In fact, according to the study, published in the journal Cell Reports, the reason is simple: Certain cells in the eye process ambient light differently, and this can reset our internal clock.
Of course, this is an oversimplified explanation. The details are much more specific, but to put it in layperson’s terms, the backs of our eyes contain a sensory membrane called the retina, inside which there is a layer of light-sensitive cells. When these cells are exposed to light, a protein called melanopsin is developed. If melanopsin regenerates for 10 minutes or more, melatonin levels drop accordingly, and since melatonin is directly responsible for regulating sleep, this drop causes individuals to be more alert and awake.

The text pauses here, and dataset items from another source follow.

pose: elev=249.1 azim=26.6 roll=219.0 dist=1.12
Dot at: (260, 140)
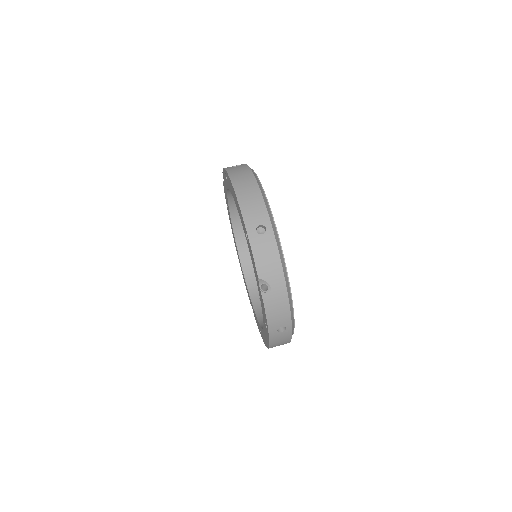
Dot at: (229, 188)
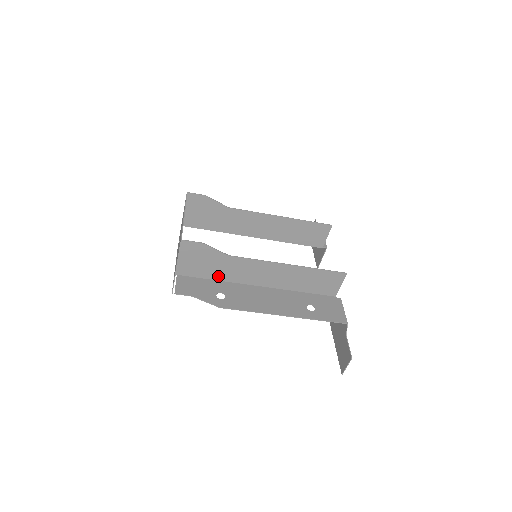
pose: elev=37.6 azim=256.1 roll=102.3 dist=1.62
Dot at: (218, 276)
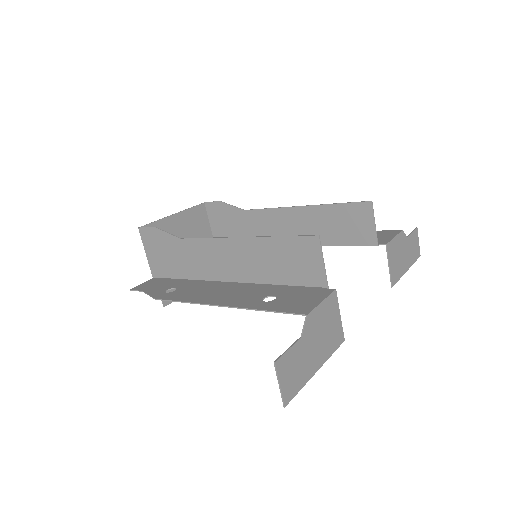
Dot at: (185, 273)
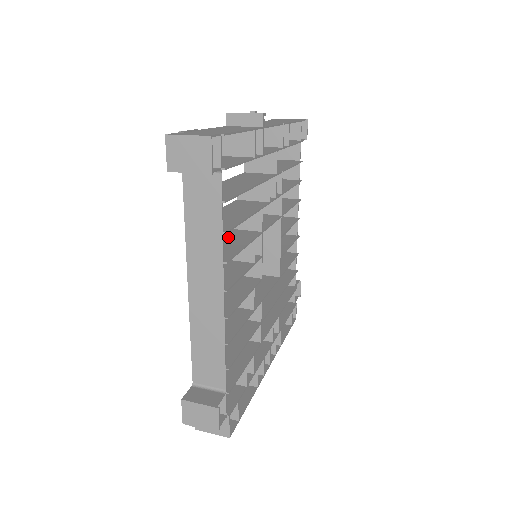
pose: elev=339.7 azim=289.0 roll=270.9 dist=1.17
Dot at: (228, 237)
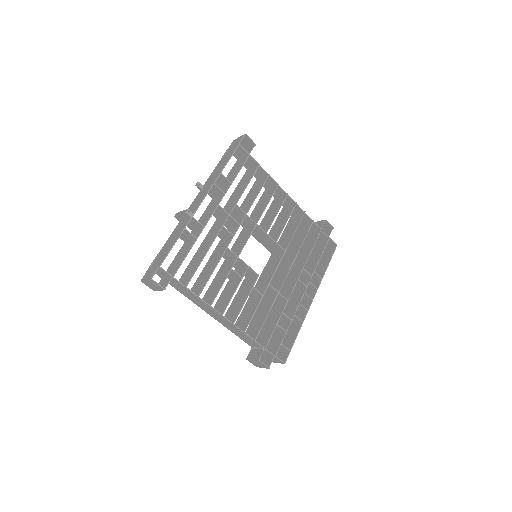
Dot at: (221, 273)
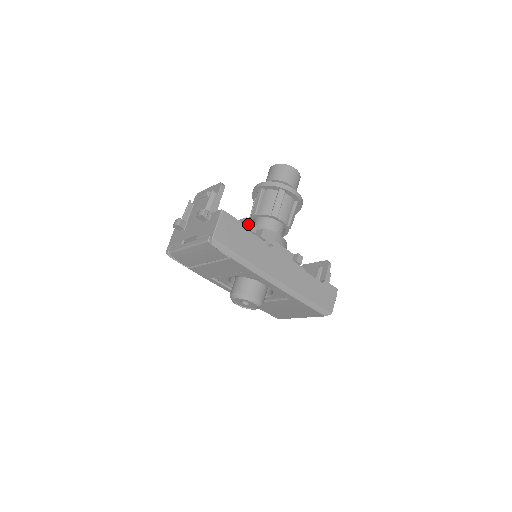
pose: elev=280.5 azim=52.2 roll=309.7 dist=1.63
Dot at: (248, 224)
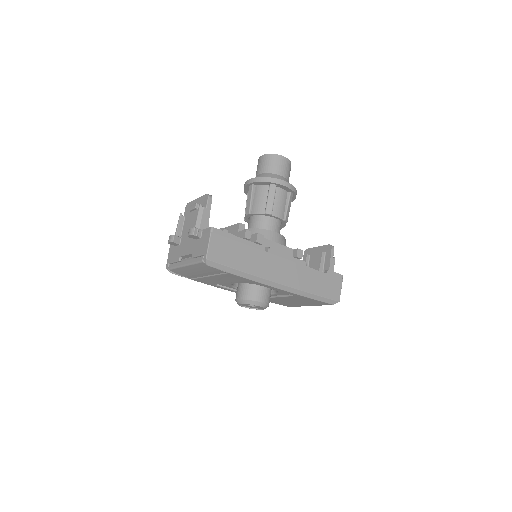
Dot at: (242, 231)
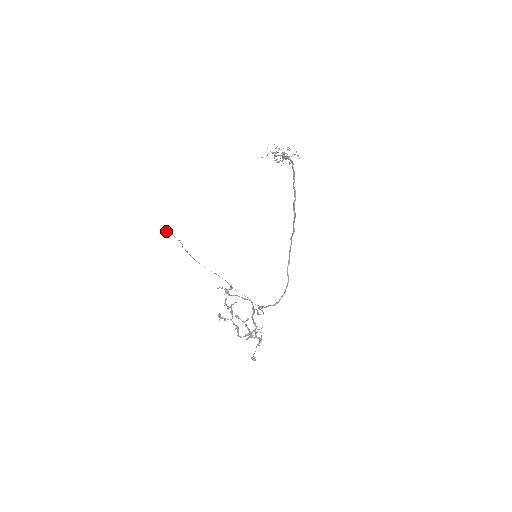
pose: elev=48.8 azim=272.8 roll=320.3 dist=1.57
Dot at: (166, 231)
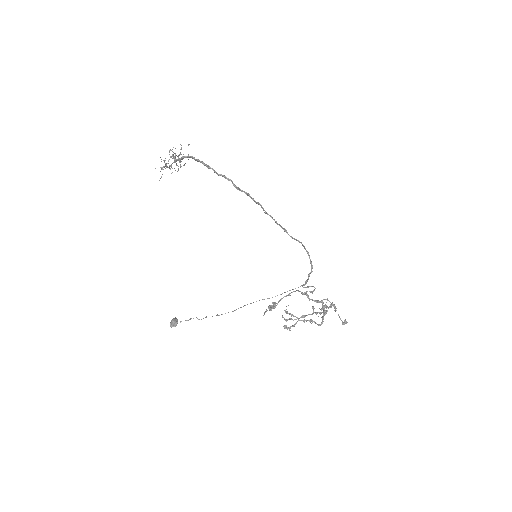
Dot at: (173, 325)
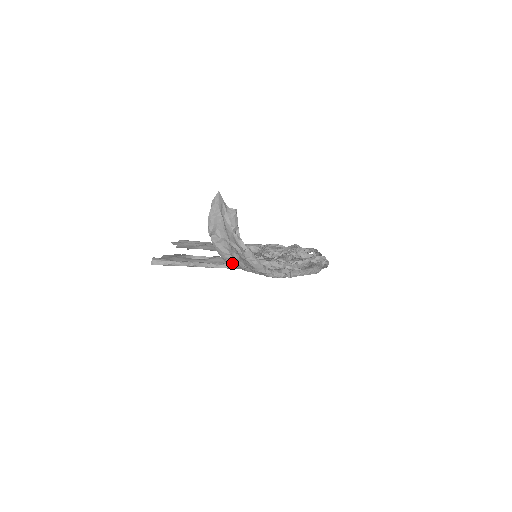
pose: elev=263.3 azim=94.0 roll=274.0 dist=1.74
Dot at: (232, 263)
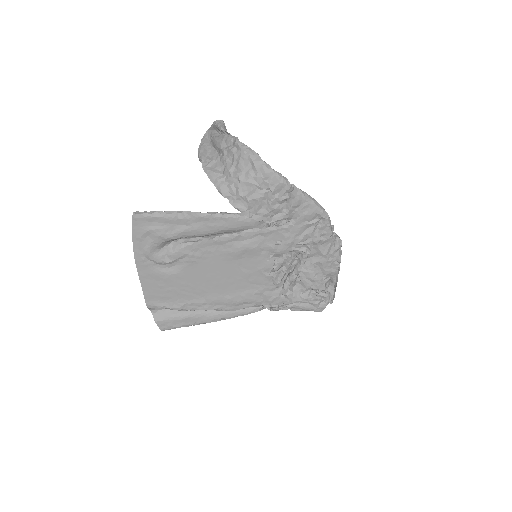
Dot at: (226, 188)
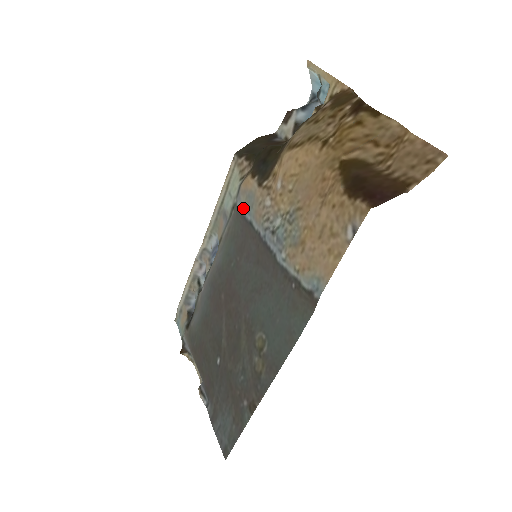
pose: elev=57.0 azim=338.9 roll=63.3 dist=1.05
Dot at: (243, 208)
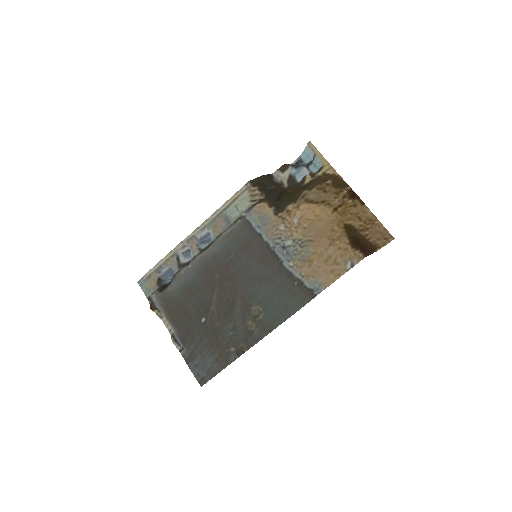
Dot at: (253, 223)
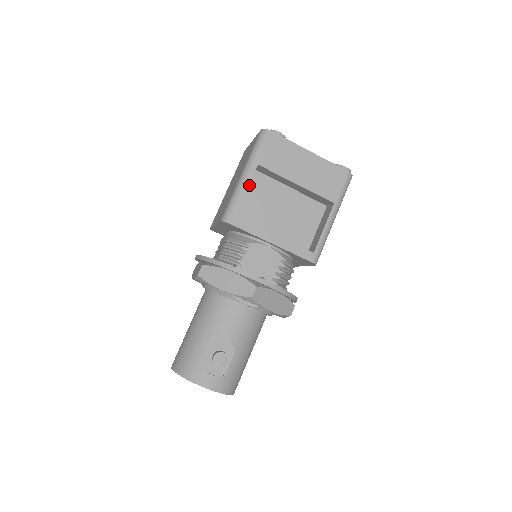
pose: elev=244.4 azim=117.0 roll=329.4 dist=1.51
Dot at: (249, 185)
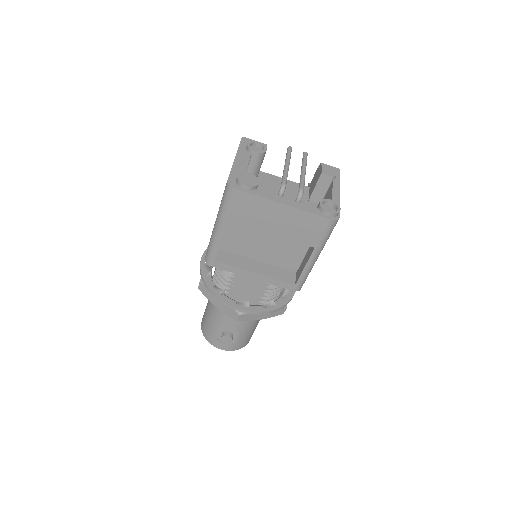
Dot at: (229, 222)
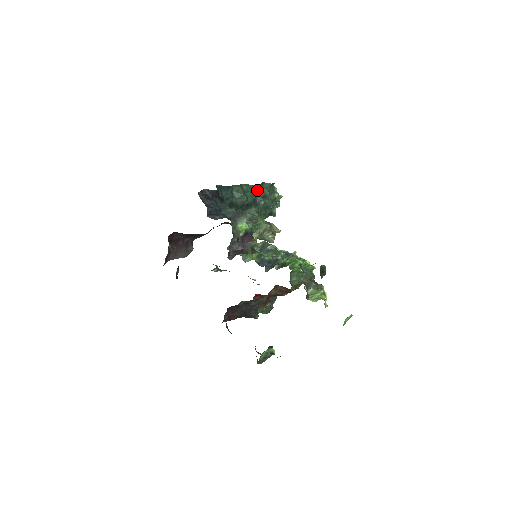
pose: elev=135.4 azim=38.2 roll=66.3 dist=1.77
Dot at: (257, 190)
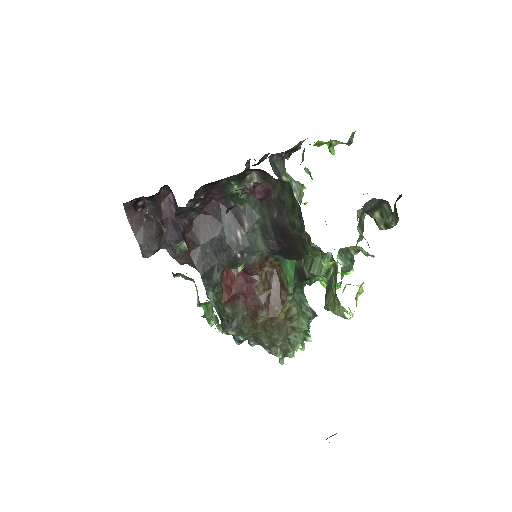
Dot at: occluded
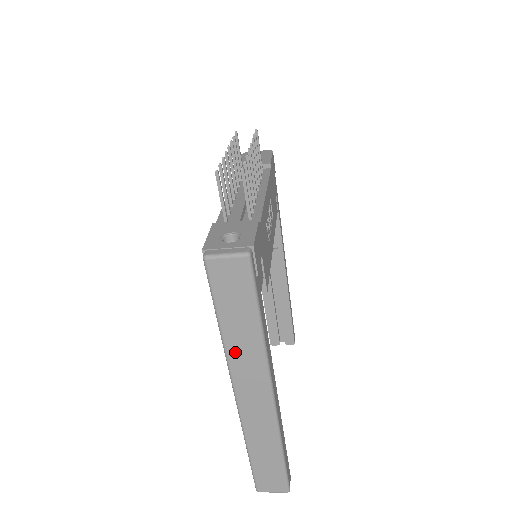
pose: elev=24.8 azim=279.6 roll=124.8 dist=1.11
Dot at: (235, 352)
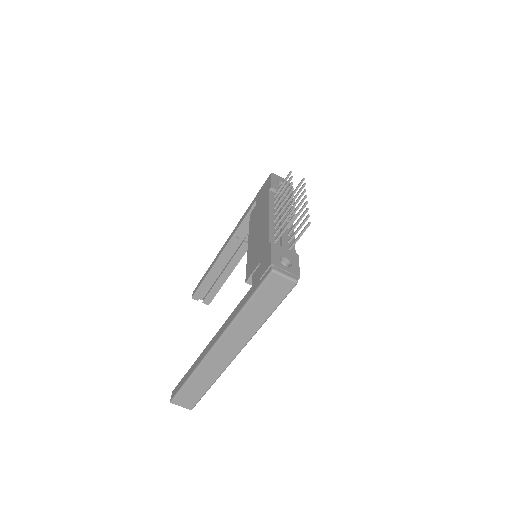
Dot at: (240, 324)
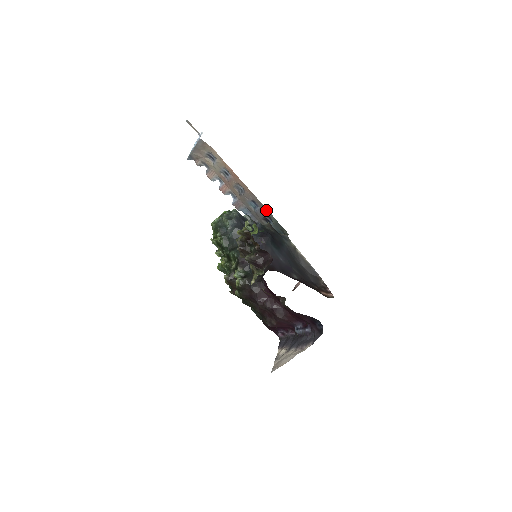
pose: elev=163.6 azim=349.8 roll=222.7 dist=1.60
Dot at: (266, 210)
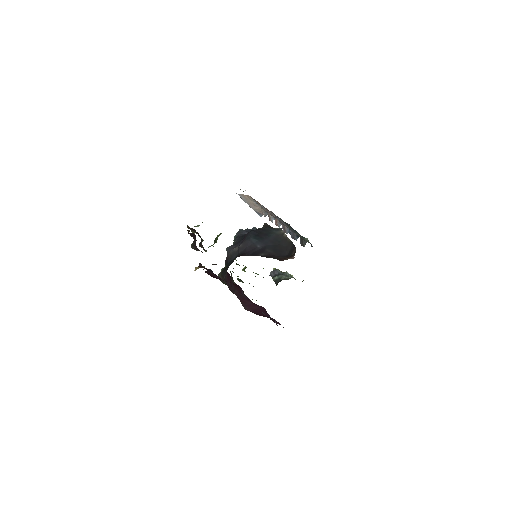
Dot at: (278, 217)
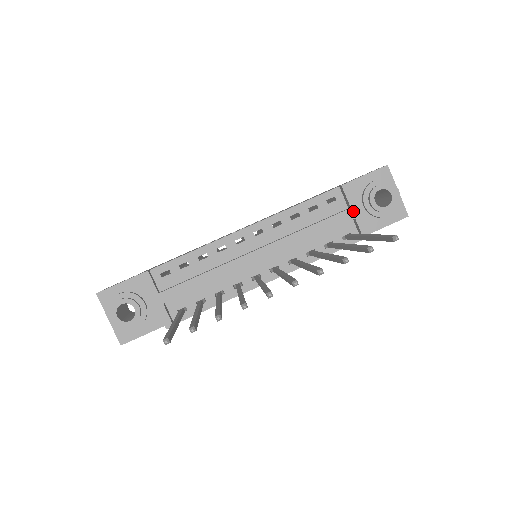
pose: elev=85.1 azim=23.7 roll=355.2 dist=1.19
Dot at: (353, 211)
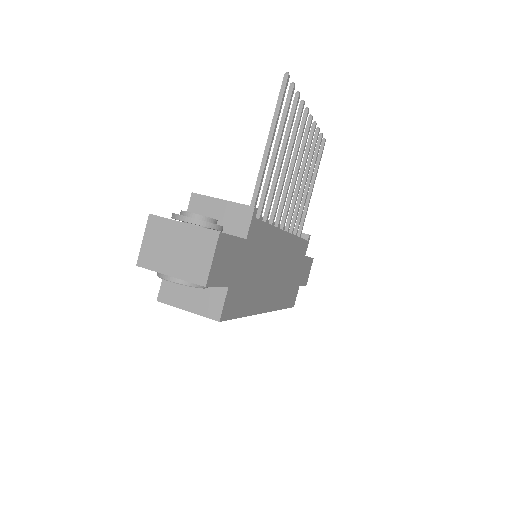
Dot at: occluded
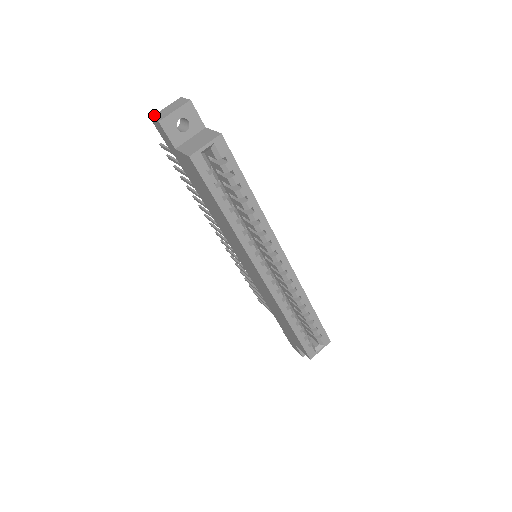
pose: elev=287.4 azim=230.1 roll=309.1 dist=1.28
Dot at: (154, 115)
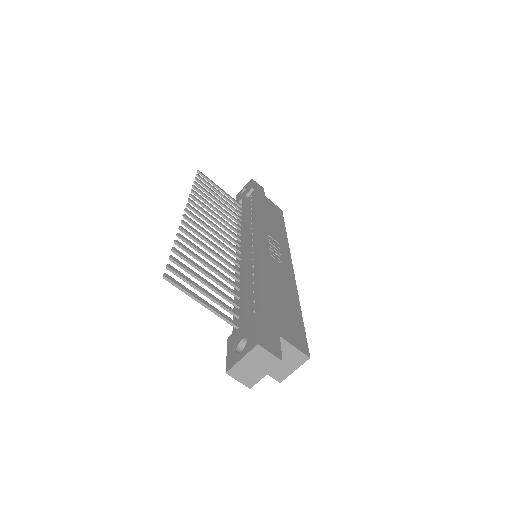
Dot at: (231, 371)
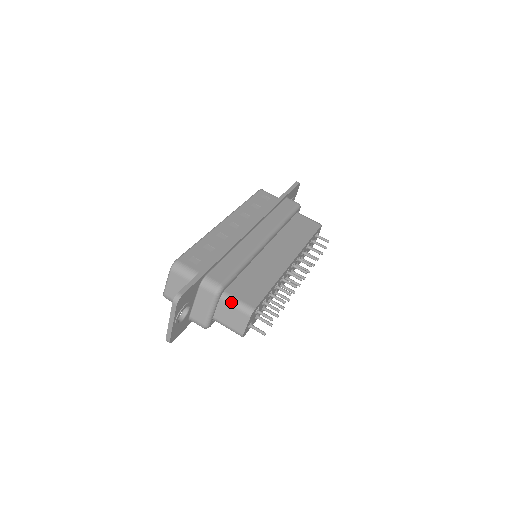
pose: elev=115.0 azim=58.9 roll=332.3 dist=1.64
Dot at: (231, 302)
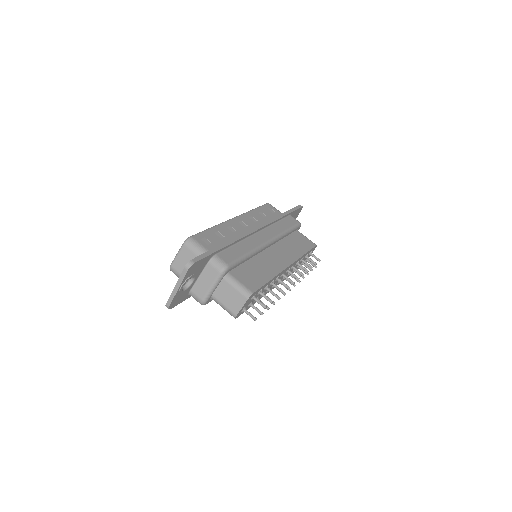
Dot at: (233, 283)
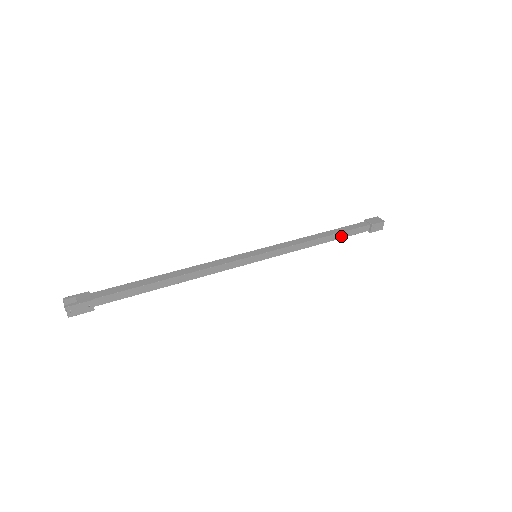
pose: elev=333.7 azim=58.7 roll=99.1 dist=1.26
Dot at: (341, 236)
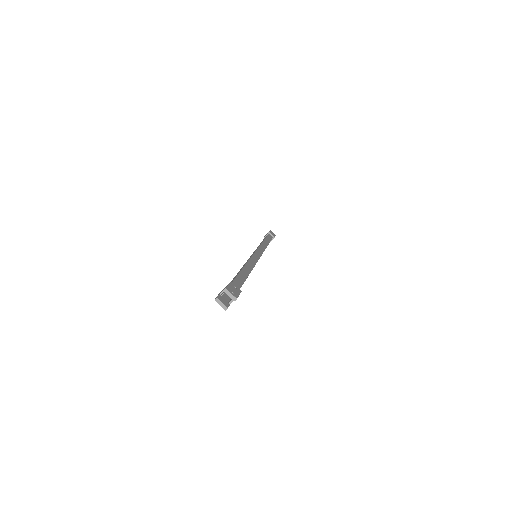
Dot at: (268, 241)
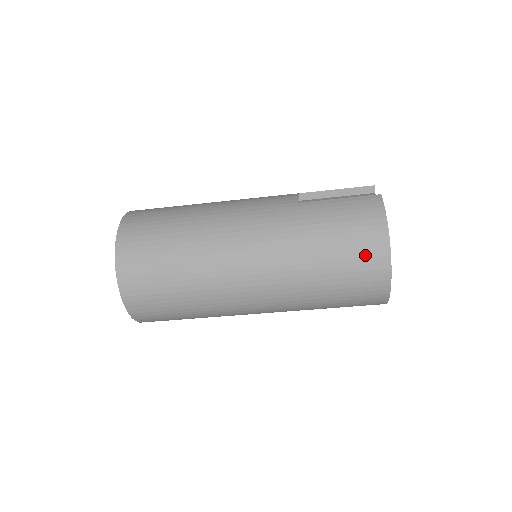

“Compared to other light-sensing cells in the eye, melanopsin cells respond as long as the light lasts, or even a few seconds longer,” Ludovic Mure, staff scientist and author of the paper, said in a statement. “That’s critical, because our circadian clocks are designed to respond only to prolonged illumination.”
However, since “we are continuously exposed to artificial light, whether from screen time, spending the day indoors or staying awake late at night, this lifestyle causes disruptions to our circadian rhythms and has deleterious consequences on health,” Salk professor and senior author Satchin Panda said in the statement.
The good news is Panda is hopeful this information will lead to further discoveries and/or treatments. In fact, he and fellow researchers want to find ways to influence melanopsin to reset internal clocks and help with insomnia.
In the meantime, the best way to improve your quality of sleep is to reduce your exposure to light and (specifically) blue light.